After you have enabled data sharing and have agreed to the terms of service, Predictions will be enabled for your project. You can stop making predictions any time by disabling data sharing with Firebase Predictions from this page.

Create custom predictions

By default, Predictions is preconfigured to predict churning users and spending users. You can create a custom prediction by specifying an Analytics event—Firebase Predictions will predict which users will trigger that event.

For instructions on creating a prediction, see Create a prediction.

Use a prediction with your app

After you enable Predictions or create a custom prediction, the service will begin preparing a model to make predictions for your users. When preparation finishes, you can start using the prediction with your app:

  1. On the Firebase console Predictions page, find the card for the prediction you want to use, and click Explore and use prediction.

  2. Select the user segment you want to target.

    A user segment is made up of the users that fall inside a range of percentile values, which you specify. A user's percentile value represents the relative likelihood of the user performing an action (churn, spend, and so on), compared to all users. Each user's percentile value is assigned by sorting your users according to their likelihood of performing the predicted action and then splitting the sorted list into 100 equal-sized groups.

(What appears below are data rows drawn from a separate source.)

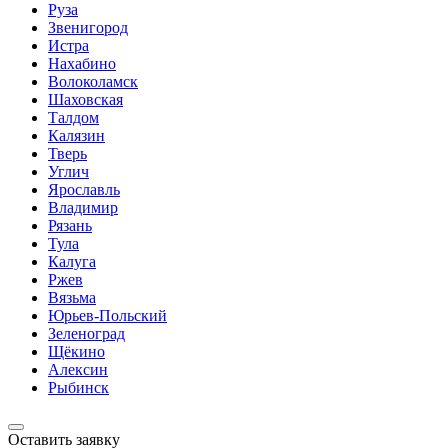
Руза
Звенигород
Истра
Нахабино
Волоколамск
Шаховская
Талдом
Калязин
Тверь
Углич
Ярославль
Владимир
Рязань
Тула
Калуга
Ржев
Вязьма
Юрьев-Польский
Зеленоград
Щёкино
Алексин
Рыбинск
Оставить заявку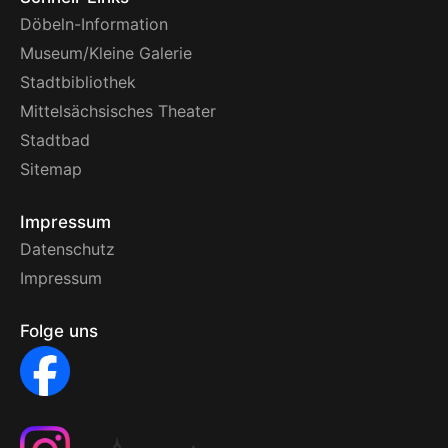
Döbeln-Information
Museum/Kleine Galerie
Stadtbibliothek
Mittelsächsisches Theater
Stadtbad
Sitemap
Impressum
Datenschutz
Impressum
Folge uns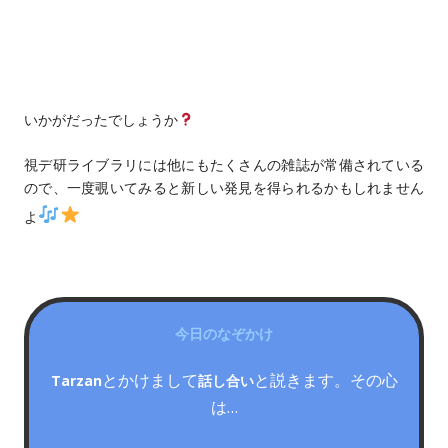
いかがだったでしょうか
視デ研ライブラリには他にもたくさんの雑誌が常備されている
ので、一度覗いてみると新しい発見を得られるかもしれません
よ
今日のなぞかけ
とかけまして
と説きます。その心
Tarzan
話し合い
は…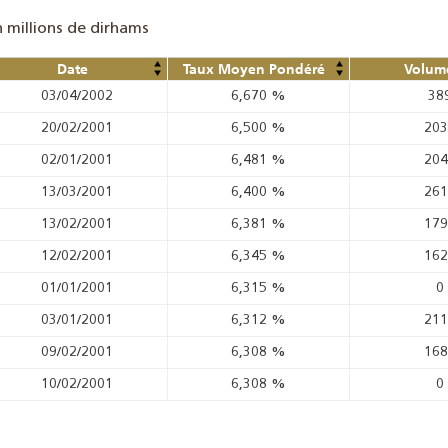
n millions de dirhams
Date
Taux Moyen Pondéré
Volume
03/04/2002
6,670
%
38
20/02/2001
6,500
%
20
02/01/2001
6,481
%
20
13/03/2001
6,400
%
26
13/02/2001
6,381
%
17
12/02/2001
6,345
%
16
01/01/2001
6,315
%
0
03/01/2001
6,312
%
21
09/02/2001
6,308
%
16
10/02/2001
6,308
%
0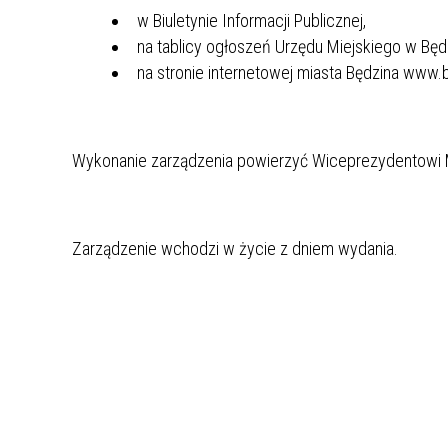
MŁODZ
w Biuletynie Informacji Publicznej,
SZANSA – FORMY AKTYWNEGO
MŁODZ
W LAT
na tablicy ogłoszeń Urzędu Miejskiego w Będz
WSPARCIA OBSZARU
BĘDZI
na stronie internetowej miasta Będzina www.b
ZREWITALIZOWANEGO
BĘDZIŃSKA AKADEMIA MAŁEGO
AKCJA
SPORTOWCA
ALKO
Wykonanie zarządzenia powierzyć Wiceprezydentowi M
PROJEKT EKOLIDERKI
PRACA
Zarządzenie wchodzi w życie z dniem wydania.
WZMOCNIENIE PROCESU
INFOR
SPRAWIEDLIWEJ TRANSFORMACJI
WYMAG
ŚLĄSKA
KONKURS FOTOGRAFICZNY
URZĄD 
„METROPOLIA. PRZEZ PRYZMAT
KONKU
WODY”
PRZEW
NADZO
NAJLE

    For example, when predicting spending, a user in the 25th percentile is as likely or more likely to spend than 25% of your users, and users in the segment containing percentiles 1-25 are the 25% of your users least likely to spend.

    Firebase Predictions predefines the following user segments:

    Least likely The 25% of users least likely to perform the action (percentiles 1-25).
    Middle The middle 50% of users (percentiles 26-75). This segment often represents your most convinceable users.
    Most likely The 25% of users most likely to perform the action (percentiles 76-100).

    If you want to target a percentile range other than one of the presets, you can define a custom user segment by specifying your own upper and lower bounds. In the Firebase console, the lower bound of the range is exclusive and the upper bound inclusive, so the ranges 0-50 and 50-100 don't overlap.

  3. Choose the product you want to use with the prediction—Remote Config, FCM, or Firebase In App Messaging—then click Continue. The product's configuration page will open, with the Target section pre-filled with the user segment you selected.

Next steps

For an example of how you can use Remote Config and A/B Testing with Predictions, see the Optimize monetization strategies use case guide.